PROVIDED MATERIAL:

####

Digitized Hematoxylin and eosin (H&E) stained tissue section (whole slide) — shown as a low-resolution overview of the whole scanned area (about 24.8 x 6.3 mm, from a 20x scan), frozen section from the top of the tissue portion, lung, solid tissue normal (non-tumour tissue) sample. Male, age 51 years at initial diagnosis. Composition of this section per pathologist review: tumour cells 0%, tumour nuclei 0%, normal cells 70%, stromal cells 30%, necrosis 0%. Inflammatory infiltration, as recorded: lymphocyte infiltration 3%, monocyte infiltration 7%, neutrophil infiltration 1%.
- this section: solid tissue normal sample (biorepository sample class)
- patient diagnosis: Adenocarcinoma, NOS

####

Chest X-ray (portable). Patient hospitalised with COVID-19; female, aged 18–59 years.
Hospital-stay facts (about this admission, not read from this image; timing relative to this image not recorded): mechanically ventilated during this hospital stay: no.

####

Looking over the records, find each line with the word "from" and copy it.

Digitized Hematoxylin and eosin (H&E) stained tissue section (whole slide) — shown as a low-resolution overview of the whole scanned area (about 24.8 x 6.3 mm, from a 20x scan), frozen section from the top of the tissue portion, lung, solid tissue normal (non-tumour tissue) sample. Male, age 51 years at initial diagnosis. Composition of this section per pathologist review: tumour cells 0%, tumour nuclei 0%, normal cells 70%, stromal cells 30%, necrosis 0%. Inflammatory infiltration, as recorded: lymphocyte infiltration 3%, monocyte infiltration 7%, neutrophil infiltration 1%.
Hospital-stay facts (about this admission, not read from this image; timing relative to this image not recorded): mechanically ventilated during this hospital stay: no.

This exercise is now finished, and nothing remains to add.